Hints on China’s 2020 Economic Strategy to Emerge Thursday
China is expected to offer some details on its 2020 economic strategy later on Thursday, signaling how it will balance controlling the slowdown in growth with fending off financial risks and managing the trade war.
Members of the Communist Party’s Politburo, ministers, provincial governors, bankers and military officers are in Beijing for the annual Central Economic Work Conference from Tuesday until Thursday, according to people briefed on the plans. State media should start trickling out some conclusions in the afternoon Beijing time, with a statement later that lays out the basics for key economic policies.
Full details of the policies and numerical targets won’t be available until the the National People’s Congress in March.
Here’s what to look for:
Guidance on the Growth Target
The statement may give clues as to the government’s thinking on the official target for gross domestic product expansion. It will likely be lowered to “around 6%” from the “6%-6.5%” range this year, according to the majority of economists in a Bloomberg survey this week. If there isn’t a marked slowdown in the economy, hitting that target shouldn’t require a huge increase of stimulus that might exacerbate financial risks.
A target at that level will also keep the government’s goal of doubling the size of the economy and income over this decade within reach. Before the conference, government advisers including Xia Bin and Wang Yiming suggested targets lower than 6% or downplayed the importance of defending a 6% growth rate. That indicates policy makers may also be less fixated on a hard numerical target.
Monetary, Fiscal Policy
Based on the Politburo’s preparatory meeting last week at which the top leaders vowed to avoid systemic financial risks and keep growth in a “reasonable range,” policy makers look set to continue with current policy.
Preventing systematic financial risks is one of the three “critical battles,” the fight against which is meant to end next year. The other two “battles” are against poverty and pollution, and the push against all three is expected to continue so victory can be declared on schedule.
Fiscal policy will likely play a bigger role in supporting growth. At the Politburo meeting last week, “strengthening infrastructure construction” was mentioned for the first time, suggesting that policy makers are counting on it to be a driver of growth. The Finance Ministry has already earmarked 1 trillion yuan ($142 billion) in special purpose bonds for use early in 2020, and there is a general expectation that local governments will sell more of the debt to pay for infrastructure.
Trade, Tariffs, Structural Reform
Trade tensions with the U.S. and the increase of tariffs have hurt China’s economy this year, cutting demand for exports and also undermining confidence and investment. While the statement is unlikely to make a direct reference to the trade war, it might obliquely acknowledge that “external headwinds” are increasing.

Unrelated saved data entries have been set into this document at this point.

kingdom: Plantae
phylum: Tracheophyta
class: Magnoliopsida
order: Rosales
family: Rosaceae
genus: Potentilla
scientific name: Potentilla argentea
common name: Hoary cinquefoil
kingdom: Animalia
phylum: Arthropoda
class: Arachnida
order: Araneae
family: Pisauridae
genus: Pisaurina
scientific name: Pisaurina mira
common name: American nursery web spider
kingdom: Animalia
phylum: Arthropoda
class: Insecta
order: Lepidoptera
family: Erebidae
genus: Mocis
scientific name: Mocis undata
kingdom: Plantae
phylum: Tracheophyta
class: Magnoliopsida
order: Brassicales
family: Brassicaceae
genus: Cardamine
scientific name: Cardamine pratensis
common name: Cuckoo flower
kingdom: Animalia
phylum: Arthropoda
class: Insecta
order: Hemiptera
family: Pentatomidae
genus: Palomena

Property Market, Debt Campaign
The property market, which played a key role in propping up China’s economy in previous downturns, will likely continue to play a secondary role in supporting growth. Although the Politburo meeting made no mention of the sector, policy makers are expected to stick to the principle that “houses are for living, not speculation” and avoid loosening control across the nation. Some restrictions on housing might be eased at the local level, in non-first-tier cities.